DESCRIPTION OF THE TASK: Count every line in the following listing that contains "center", then report that count with nothing added.

GIVEN MATERIAL:
◆ ◆ ◆ ◆ ◆
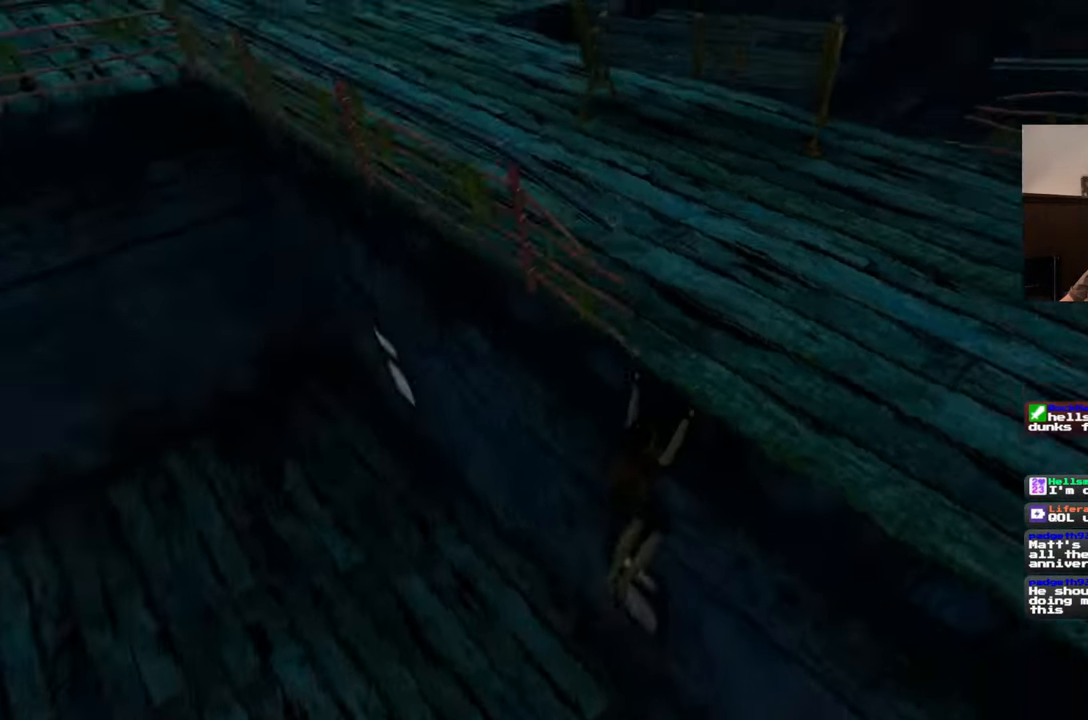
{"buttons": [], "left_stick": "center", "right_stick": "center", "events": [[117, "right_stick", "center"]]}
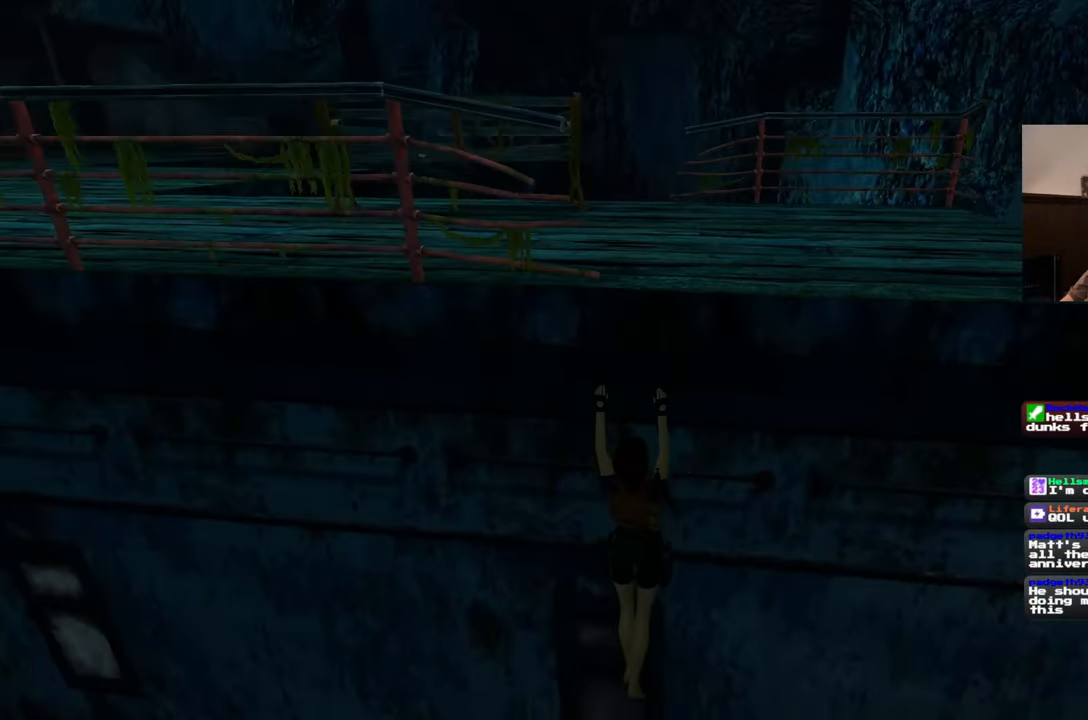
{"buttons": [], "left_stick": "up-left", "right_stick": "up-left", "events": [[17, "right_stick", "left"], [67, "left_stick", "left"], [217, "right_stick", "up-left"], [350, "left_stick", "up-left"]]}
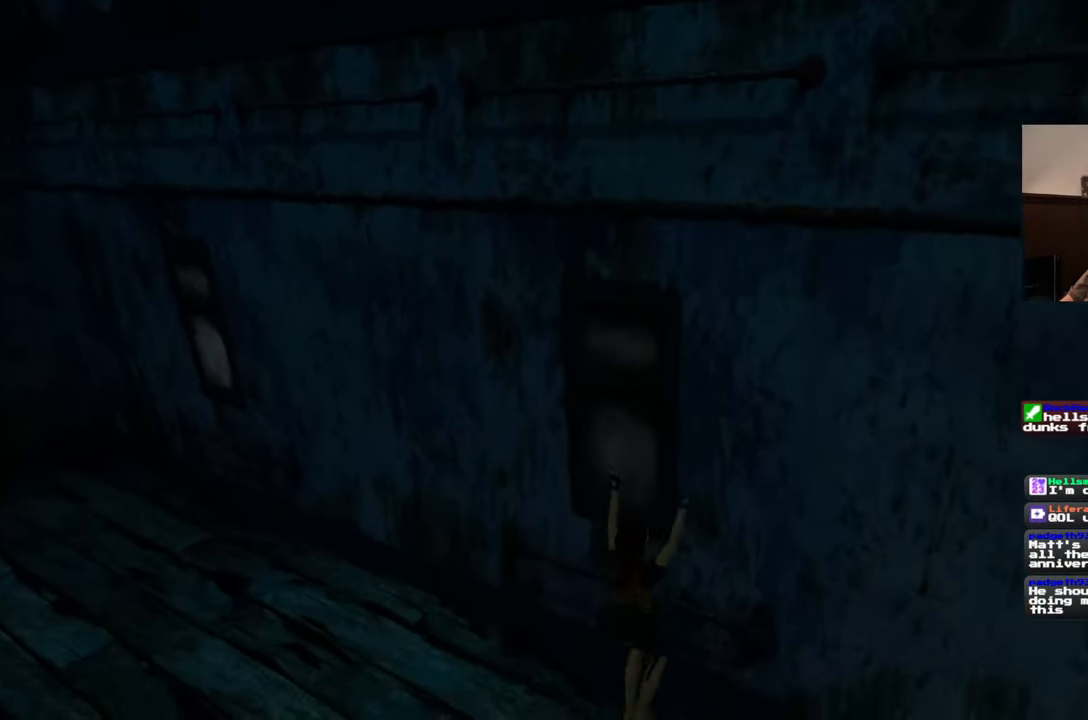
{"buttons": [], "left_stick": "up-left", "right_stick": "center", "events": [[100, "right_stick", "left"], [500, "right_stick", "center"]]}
◆ ◆ ◆ ◆ ◆
EXERCISE SOLUTION: 2